##### Supplied records

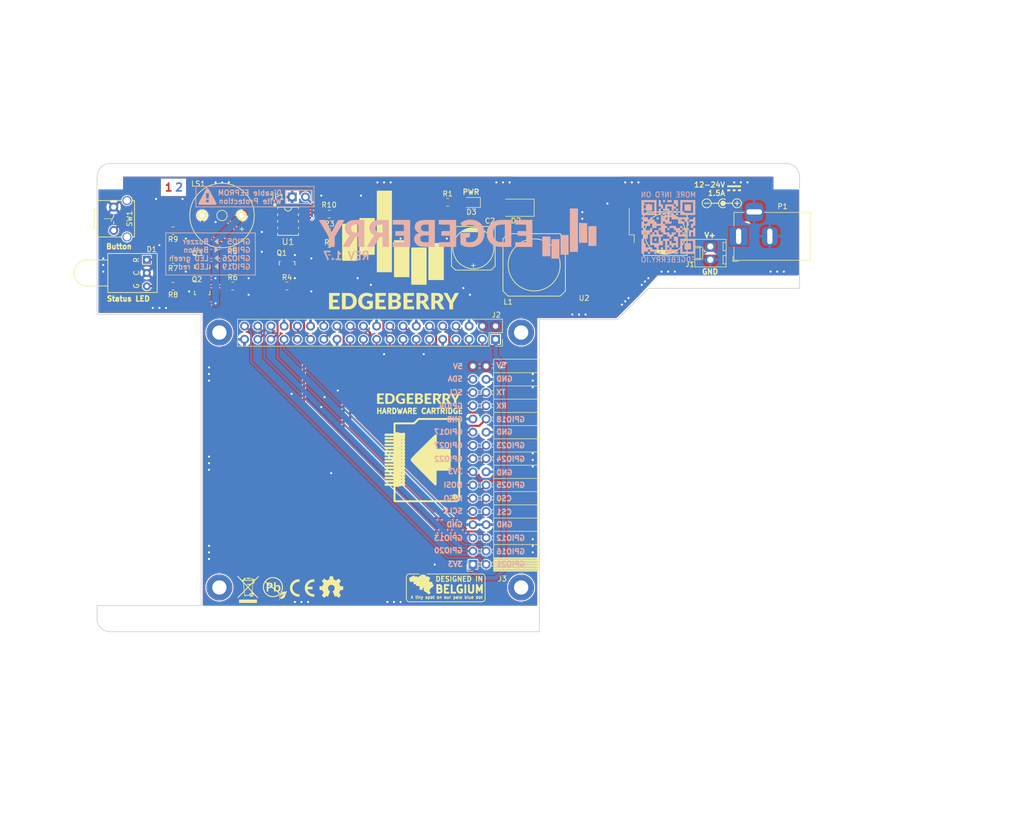
<source format=kicad_pcb>
(kicad_pcb
	(version 20240108)
	(generator "pcbnew")
	(generator_version "8.0")
	(general
		(thickness 1.6)
		(legacy_teardrops no)
	)
	(paper "A4")
	(layers
		(0 "F.Cu" signal)
		(31 "B.Cu" signal)
		(32 "B.Adhes" user "B.Adhesive")
		(33 "F.Adhes" user "F.Adhesive")
		(34 "B.Paste" user)
		(35 "F.Paste" user)
		(36 "B.SilkS" user "B.Silkscreen")
		(37 "F.SilkS" user "F.Silkscreen")
		(38 "B.Mask" user)
		(39 "F.Mask" user)
		(40 "Dwgs.User" user "User.Drawings")
		(41 "Cmts.User" user "User.Comments")
		(42 "Eco1.User" user "User.Eco1")
		(43 "Eco2.User" user "User.Eco2")
		(44 "Edge.Cuts" user)
		(45 "Margin" user)
		(46 "B.CrtYd" user "B.Courtyard")
		(47 "F.CrtYd" user "F.Courtyard")
		(48 "B.Fab" user)
		(49 "F.Fab" user)
	)
	(setup
		(pad_to_mask_clearance 0.2)
		(allow_soldermask_bridges_in_footprints no)
		(aux_axis_origin 81.649 141.772)
		(grid_origin 81.649 141.772)
		(pcbplotparams
			(layerselection 0x00310fe_ffffffff)
			(plot_on_all_layers_selection 0x0001000_00000000)
			(disableapertmacros no)
			(usegerberextensions no)
			(usegerberattributes yes)
			(usegerberadvancedattributes yes)
			(creategerberjobfile no)
			(dashed_line_dash_ratio 12.000000)
			(dashed_line_gap_ratio 3.000000)
			(svgprecision 6)
			(plotframeref no)
			(viasonmask no)
			(mode 1)
			(useauxorigin yes)
			(hpglpennumber 1)
			(hpglpenspeed 20)
			(hpglpendiameter 15.000000)
			(pdf_front_fp_property_popups yes)
			(pdf_back_fp_property_popups yes)
			(dxfpolygonmode yes)
			(dxfimperialunits no)
			(dxfusepcbnewfont yes)
			(psnegative no)
			(psa4output no)
			(plotreference yes)
			(plotvalue yes)
			(plotfptext yes)
			(plotinvisibletext no)
			(sketchpadsonfab no)
			(subtractmaskfromsilk no)
			(outputformat 1)
			(mirror no)
			(drillshape 0)
			(scaleselection 1)
			(outputdirectory "manufacturing/Edgeberry_v1-7_PCB/")
		)
	)
	(net 0 "")
	(net 1 "+3V3")
	(net 2 "GND")
	(net 3 "btn_1")
	(net 4 "UART_TX")
	(net 5 "UART_RX")
	(net 6 "+12V")
	(net 7 "+5V")
	(net 8 "Net-(D1-A2)")
	(net 9 "Net-(D1-A1)")
	(net 10 "WP")
	(net 11 "Net-(D2-K)")
	(net 12 "Net-(D3-A)")
	(net 13 "I2C_SDA")
	(net 14 "I2C_SCL")
	(net 15 "LED_red")
	(net 16 "ID_SCL")
	(net 17 "ID_SDA")
	(net 18 "buzzer")
	(net 19 "GPIO_4")
	(net 20 "GPIO_23")
	(net 21 "GPIO_24")
	(net 22 "Net-(Q1-C)")
	(net 23 "GPIO_25")
	(net 24 "SPI_SCLK")
	(net 25 "SPI_CS0")
	(net 26 "SPI_CS1")
	(net 27 "SPI_MOSI")
	(net 28 "SPI_MISO")
	(net 29 "GPIO_18")
	(net 30 "GPIO_17")
	(net 31 "GPIO_22")
	(net 32 "GPIO_16")
	(net 33 "GPIO_12")
	(net 34 "GPIO_21")
	(net 35 "GPIO_20")
	(net 36 "GPIO_27")
	(net 37 "GPIO_13")
	(net 38 "LED_green")
	(net 39 "Net-(Q1-B)")
	(net 40 "Net-(Q2-E)")
	(net 41 "Net-(Q2-B)")
	(net 42 "Net-(Q3-E)")
	(net 43 "Net-(Q3-B)")
	(footprint "Capacitors_SMD:c_elec_8x10" (layer "F.Cu") (at 192.849 65.2672 90))
	(footprint "Capacitors_SMD:c_elec_8x10" (layer "F.Cu") (at 155.956 68.072 -90))
	(footprint "Inductors:SELF-WE-PD-XXL" (layer "F.Cu") (at 167.649 71.272 -90))
	(footprint "TO_SOT_Packages_SMD:SOT-23" (layer "F.Cu") (at 103.874 71.297 180))
	(footprint "TO_SOT_Packages_SMD:SOT-23" (layer "F.Cu") (at 103.849 76.347 180))
	(footprint "emcosys:tactile_switch_vertical" (layer "F.Cu") (at 86.829 62.398 -90))
	(footprint "emcosys:SpuQ_5mm_copper" (layer "F.Cu") (at 112.522 124.714))
	(footprint "emcosys:Hole_M2.5" (layer "F.Cu") (at 87.9 21.7))
	(footprint "TO_SOT_Packages_SMD:SOT-23" (layer "F.Cu") (at 120.149 71.272))
	(footprint "emcosys:Hole_M2.5_small" (layer "F.Cu") (at 86.149 54.272))
	(footprint "emcosys:Hole_M2.5_small" (layer "F.Cu") (at 216.149 54.272))
	(footprint "emcosys:Hole_M2.5_small" (layer "F.Cu") (at 86.149 139.272))
	(footprint "Buzzers_Beepers:Buzzer_12x9.5RM7.6" (layer "F.Cu") (at 107.649 61.772 180))
	(footprint "Fiducials:Fiducial_1mm_Dia_2.54mm_Outer_CopperTop" (layer "F.Cu") (at 91.5 56.5))
	(footprint "Fiducials:Fiducial_1mm_Dia_2.54mm_Outer_CopperTop" (layer "F.Cu") (at 211.75 56.5))
	(footprint "Fiducials:Fiducial_1mm_Dia_2.54mm_Outer_CopperTop" (layer "F.Cu") (at 160.0842 134.787))
	(footprint "Connector_Molex:Molex_KK-254_AE-6410-02A_1x02_P2.54mm_Vertical" (layer "F.Cu") (at 201.517 67.731 -90))
	(footprint "Resistor_SMD:R_0805_2012Metric" (layer "F.Cu") (at 128.274 68.62 180))
	(footprint "Package_TO_SOT_SMD:TO-263-5_TabPin3" (layer "F.Cu") (at 181.674 68.447 -90))
	(footprint "LOGO" (layer "F.Cu") (at 145.949 132.647736))
	(footprint "Resistor_SMD:R_0805_2012Metric" (layer "F.Cu") (at 98.249 64.697 180))
	(footprint "LED_SMD:LED_0805_2012Metric" (layer "F.Cu") (at 155.624 59.272 180))
	(footprint "emcosys:SOIC_8" (layer "F.Cu") (at 120.349 62.8865 -90))
	(footprint "Connector_PinSocket_2.54mm:PinSocket_2x20_P2.54mm_Vertical" (layer "F.Cu") (at 160.234 85.572 -90))
	(footprint "emcosys:bicolor_LED_right_angle" (layer "F.Cu") (at 93.199 72.822 -90))
	(footprint "Connector_PinHeader_2.54mm:PinHeader_1x02_P2.54mm_Vertical" (layer "F.Cu") (at 121.146 58.206 90))
	(footprint "LOGO" (layer "F.Cu") (at 203.749 59.422))
	(footprint "LOGO" (layer "F.Cu") (at 123.049 133.372))
	(footprint "Resistor_SMD:R_0805_2012Metric" (layer "F.Cu") (at 151.024 59.247))
	(footprint "LOGO" (layer "F.Cu") (at 140.716 78.232))
	(footprint "LOGO"
		(layer "F.Cu")
		(uuid "91cb5445-26f3-405b-8e77-03a53e85c2c2")
		(at 145.449 96.972)
		(property "Reference" "G***"
			(at 0 0 0)
			(layer "F.SilkS")
			(hide yes)
			(uuid "6f14d2d1-803a-4f15-a567-f8609a0ae496")
			(effects
				(font
					(size 1.524 1.524)
					(thickness 0.3)
				)
			)
		)
		(property "Value" "LOGO"
			(at 0.75 0 0)
			(layer "F.SilkS")
			(hide yes)
			(uuid "5018cfeb-4e7e-4e9d-8a80-602e68afd16a")
			(effects
				(font
					(size 1.524 1.524)
					(thickness 0.3)
				)
			)
		)
		(property "Footprint" "LOGO"
			(at 0 0 0)
			(unlocked yes)
			(layer "F.Fab")
			(hide yes)
			(uuid "16674b47-0dd4-4098-adf4-7c0b7492aede")
			(effects
				(font
					(size 1.27 1.27)
					(thickness 0.15)
				)
			)
		)
		(property "Datasheet" ""
			(at 0 0 0)
			(unlocked yes)
			(layer "F.Fab")
			(hide yes)
			(uuid "77271500-
... [742213 chars truncated]
</source>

##########

What lines in the entries contain "Adhesive"? Report each one by copying it.

		(32 "B.Adhes" user "B.Adhesive")
		(33 "F.Adhes" user "F.Adhesive")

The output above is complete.